There is a very dark side to this thriller, one which becomes very apparent when we, as readers, are treated to some scenes from the point of view of an altogether disturbing character. We know little about them, aside from their somewhat unusual habits, and how they fit into the story takes some time to truly uncover. It gives the book a real edge, a tension which you can hear and feel humming along in the background, kind like power cable in a storm. It gives us a real edge over the investigators, but still not necessarily giving us the whole picture.
With missing people, murder, deceit, some very duplicitous and shady characters this book had everything I look for in a cracking thriller. A beautiful and effective narrative style, coupled with perfect scene setting, that transports you to the heart of an Iowa cornfield just as easily as it does the Sheriff’s office or the dark and disturbing basements that may haunt your dreams for a while. It’s the kind of book which has a very visual feel to it, one that would easily translate to a TV adaptation, and one which has characters who I warmed to really quickly and who are so vivid that I feel like I’ve known them much longer than one book. I hope there is much more to come from Riley Fisher in the future. Recommended.
About the Author
Erin Young’s debut thriller, THE FIELDS, was inspired by an article about the menacing power of Big Agriculture.

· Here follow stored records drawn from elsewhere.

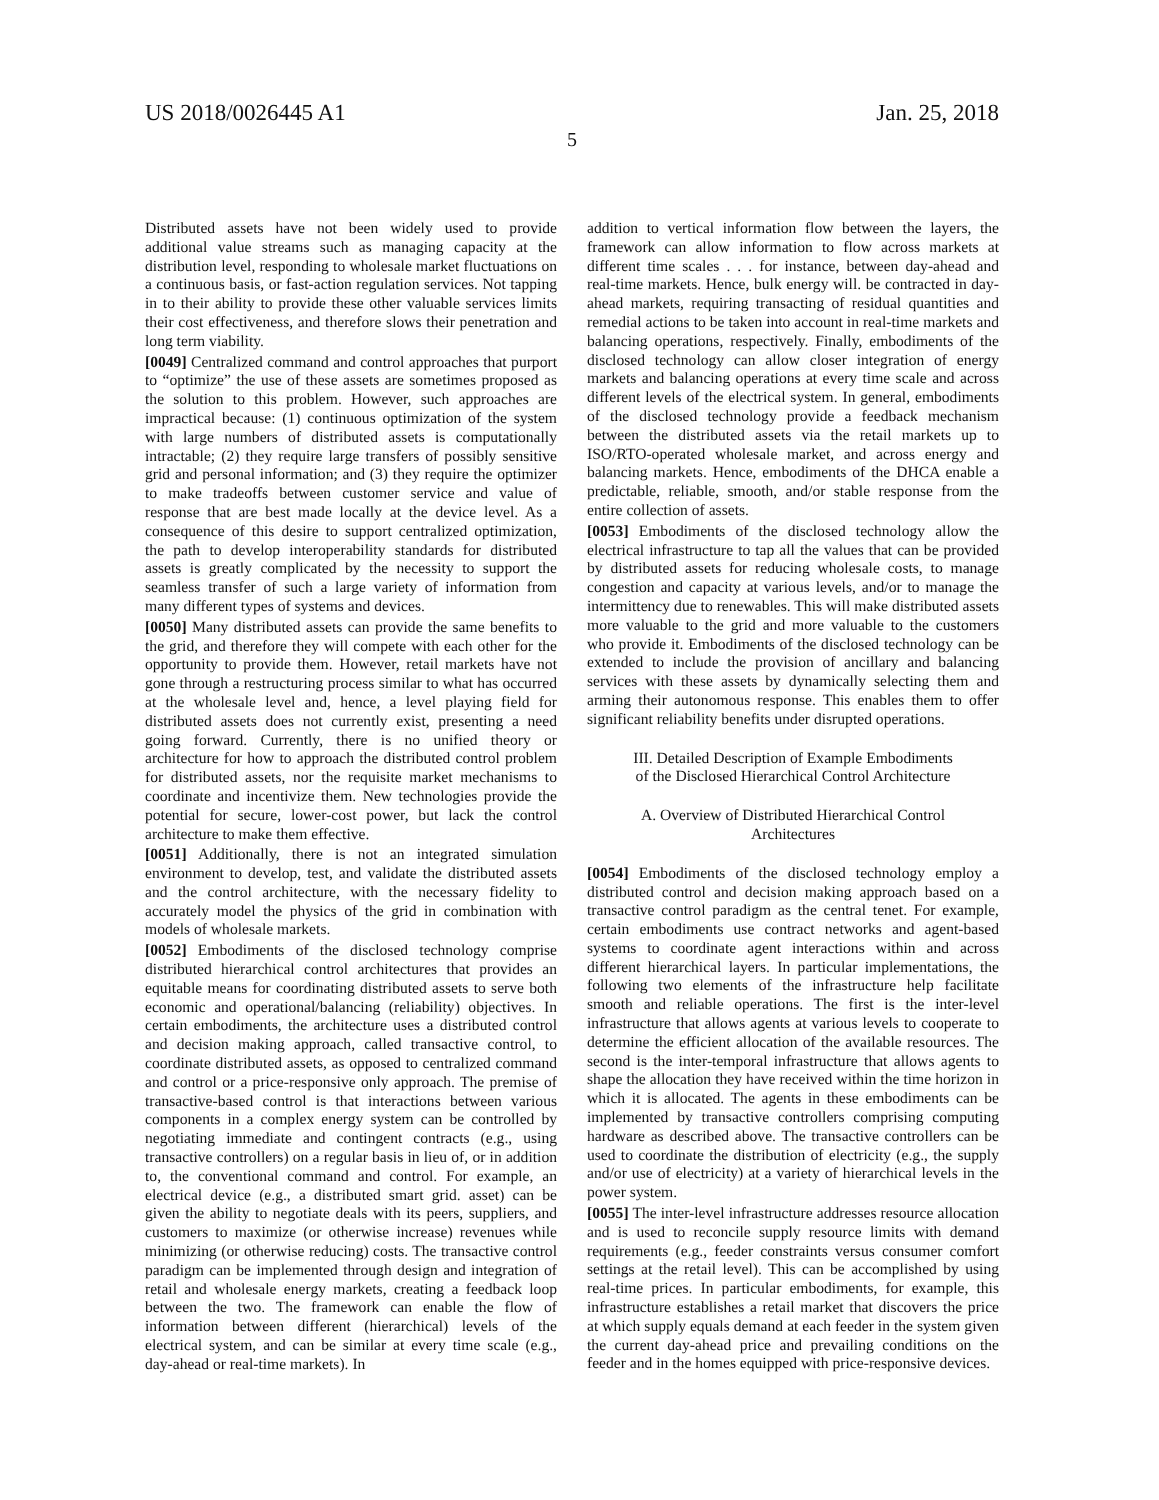US 2018/0026445 A1 Jan. 25, 2018
5
Distributed assets have not been widely used to provide additional value streams such as managing capacity at the distribution level, responding to wholesale market fluctuations on a continuous basis, or fast-action regulation services. Not tapping in to their ability to provide these other valuable services limits their cost effectiveness, and therefore slows their penetration and long term viability.
[0049] Centralized command and control approaches that purport to “optimize” the use of these assets are sometimes proposed as the solution to this problem. However, such approaches are impractical because: (1) continuous optimization of the system with large numbers of distributed assets is computationally intractable; (2) they require large transfers of possibly sensitive grid and personal information; and (3) they require the optimizer to make tradeoffs between customer service and value of response that are best made locally at the device level. As a consequence of this desire to support centralized optimization, the path to develop interoperability standards for distributed assets is greatly complicated by the necessity to support the seamless transfer of such a large variety of information from many different types of systems and devices.
[0050] Many distributed assets can provide the same benefits to the grid, and therefore they will compete with each other for the opportunity to provide them. However, retail markets have not gone through a restructuring process similar to what has occurred at the wholesale level and, hence, a level playing field for distributed assets does not currently exist, presenting a need going forward. Currently, there is no unified theory or architecture for how to approach the distributed control problem for distributed assets, nor the requisite market mechanisms to coordinate and incentivize them. New technologies provide the potential for secure, lower-cost power, but lack the control architecture to make them effective.
[0051] Additionally, there is not an integrated simulation environment to develop, test, and validate the distributed assets and the control architecture, with the necessary fidelity to accurately model the physics of the grid in combination with models of wholesale markets.
[0052] Embodiments of the disclosed technology comprise distributed hierarchical control architectures that provides an equitable means for coordinating distributed assets to serve both economic and operational/balancing (reliability) objectives. In certain embodiments, the architecture uses a distributed control and decision making approach, called transactive control, to coordinate distributed assets, as opposed to centralized command and control or a price-responsive only approach. The premise of transactive-based control is that interactions between various components in a complex energy system can be controlled by negotiating immediate and contingent contracts (e.g., using transactive controllers) on a regular basis in lieu of, or in addition to, the conventional command and control. For example, an electrical device (e.g., a distributed smart grid. asset) can be given the ability to negotiate deals with its peers, suppliers, and customers to maximize (or otherwise increase) revenues while minimizing (or otherwise reducing) costs. The transactive control paradigm can be implemented through design and integration of retail and wholesale energy markets, creating a feedback loop between the two. The framework can enable the flow of information between different (hierarchical) levels of the electrical system, and can be similar at every time scale (e.g., day-ahead or real-time markets). In
addition to vertical information flow between the layers, the framework can allow information to flow across markets at different time scales . . . for instance, between day-ahead and real-time markets. Hence, bulk energy will. be contracted in day-ahead markets, requiring transacting of residual quantities and remedial actions to be taken into account in real-time markets and balancing operations, respectively. Finally, embodiments of the disclosed technology can allow closer integration of energy markets and balancing operations at every time scale and across different levels of the electrical system. In general, embodiments of the disclosed technology provide a feedback mechanism between the distributed assets via the retail markets up to ISO/RTO-operated wholesale market, and across energy and balancing markets. Hence, embodiments of the DHCA enable a predictable, reliable, smooth, and/or stable response from the entire collection of assets.
[0053] Embodiments of the disclosed technology allow the electrical infrastructure to tap all the values that can be provided by distributed assets for reducing wholesale costs, to manage congestion and capacity at various levels, and/or to manage the intermittency due to renewables. This will make distributed assets more valuable to the grid and more valuable to the customers who provide it. Embodiments of the disclosed technology can be extended to include the provision of ancillary and balancing services with these assets by dynamically selecting them and arming their autonomous response. This enables them to offer significant reliability benefits under disrupted operations.
III. Detailed Description of Example Embodiments
of the Disclosed Hierarchical Control Architecture
A. Overview of Distributed Hierarchical Control
Architectures
[0054] Embodiments of the disclosed technology employ a distributed control and decision making approach based on a transactive control paradigm as the central tenet. For example, certain embodiments use contract networks and agent-based systems to coordinate agent interactions within and across different hierarchical layers. In particular implementations, the following two elements of the infrastructure help facilitate smooth and reliable operations. The first is the inter-level infrastructure that allows agents at various levels to cooperate to determine the efficient allocation of the available resources. The second is the inter-temporal infrastructure that allows agents to shape the allocation they have received within the time horizon in which it is allocated. The agents in these embodiments can be implemented by transactive controllers comprising computing hardware as described above. The transactive controllers can be used to coordinate the distribution of electricity (e.g., the supply and/or use of electricity) at a variety of hierarchical levels in the power system.
[0055] The inter-level infrastructure addresses resource allocation and is used to reconcile supply resource limits with demand requirements (e.g., feeder constraints versus consumer comfort settings at the retail level). This can be accomplished by using real-time prices. In particular embodiments, for example, this infrastructure establishes a retail market that discovers the price at which supply equals demand at each feeder in the system given the current day-ahead price and prevailing conditions on the feeder and in the homes equipped with price-responsive devices.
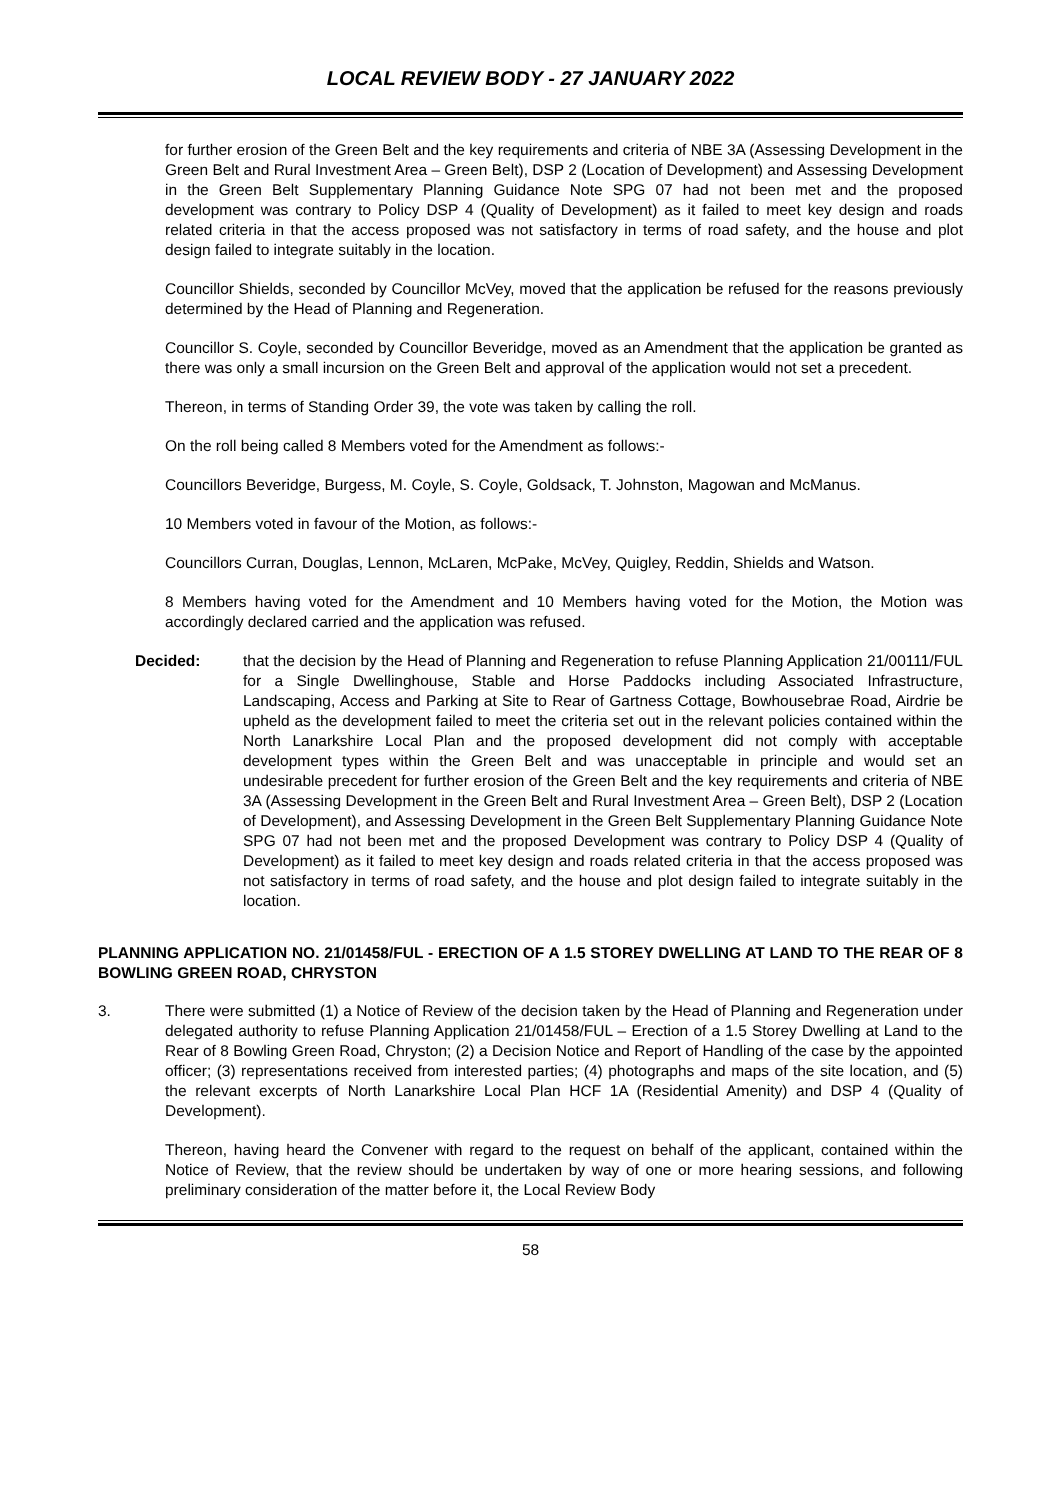LOCAL REVIEW BODY - 27 JANUARY 2022
for further erosion of the Green Belt and the key requirements and criteria of NBE 3A (Assessing Development in the Green Belt and Rural Investment Area – Green Belt), DSP 2 (Location of Development) and Assessing Development in the Green Belt Supplementary Planning Guidance Note SPG 07 had not been met and the proposed development was contrary to Policy DSP 4 (Quality of Development) as it failed to meet key design and roads related criteria in that the access proposed was not satisfactory in terms of road safety, and the house and plot design failed to integrate suitably in the location.
Councillor Shields, seconded by Councillor McVey, moved that the application be refused for the reasons previously determined by the Head of Planning and Regeneration.
Councillor S. Coyle, seconded by Councillor Beveridge, moved as an Amendment that the application be granted as there was only a small incursion on the Green Belt and approval of the application would not set a precedent.
Thereon, in terms of Standing Order 39, the vote was taken by calling the roll.
On the roll being called 8 Members voted for the Amendment as follows:-
Councillors Beveridge, Burgess, M. Coyle, S. Coyle, Goldsack, T. Johnston, Magowan and McManus.
10 Members voted in favour of the Motion, as follows:-
Councillors Curran, Douglas, Lennon, McLaren, McPake, McVey, Quigley, Reddin, Shields and Watson.
8 Members having voted for the Amendment and 10 Members having voted for the Motion, the Motion was accordingly declared carried and the application was refused.
Decided: that the decision by the Head of Planning and Regeneration to refuse Planning Application 21/00111/FUL for a Single Dwellinghouse, Stable and Horse Paddocks including Associated Infrastructure, Landscaping, Access and Parking at Site to Rear of Gartness Cottage, Bowhousebrae Road, Airdrie be upheld as the development failed to meet the criteria set out in the relevant policies contained within the North Lanarkshire Local Plan and the proposed development did not comply with acceptable development types within the Green Belt and was unacceptable in principle and would set an undesirable precedent for further erosion of the Green Belt and the key requirements and criteria of NBE 3A (Assessing Development in the Green Belt and Rural Investment Area – Green Belt), DSP 2 (Location of Development), and Assessing Development in the Green Belt Supplementary Planning Guidance Note SPG 07 had not been met and the proposed Development was contrary to Policy DSP 4 (Quality of Development) as it failed to meet key design and roads related criteria in that the access proposed was not satisfactory in terms of road safety, and the house and plot design failed to integrate suitably in the location.
PLANNING APPLICATION NO. 21/01458/FUL - ERECTION OF A 1.5 STOREY DWELLING AT LAND TO THE REAR OF 8 BOWLING GREEN ROAD, CHRYSTON
3. There were submitted (1) a Notice of Review of the decision taken by the Head of Planning and Regeneration under delegated authority to refuse Planning Application 21/01458/FUL – Erection of a 1.5 Storey Dwelling at Land to the Rear of 8 Bowling Green Road, Chryston; (2) a Decision Notice and Report of Handling of the case by the appointed officer; (3) representations received from interested parties; (4) photographs and maps of the site location, and (5) the relevant excerpts of North Lanarkshire Local Plan HCF 1A (Residential Amenity) and DSP 4 (Quality of Development).
Thereon, having heard the Convener with regard to the request on behalf of the applicant, contained within the Notice of Review, that the review should be undertaken by way of one or more hearing sessions, and following preliminary consideration of the matter before it, the Local Review Body
58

A decision to set the novel in the corn-capital of the world led her to make a fascinating journey across Iowa, from the state capitol to the state fair, from chance encounters with cops and farmers to an audience with a local mayor, shooting Glocks at a range and getting caught in supercell storms. Having grown up in a fishing village in Devon, she is drawn to the claustrophobic dramas of rural small-towns and the secrets they hide.
Erin Young is the pseudonym of acclaimed historical novelist, Robyn Young, author of eight internationally bestselling novels. She has been published in 19 languages in 22 countries, selling two million books worldwide. THE FIELDS is her first contemporary thriller. She lives and writes in Brighton, England.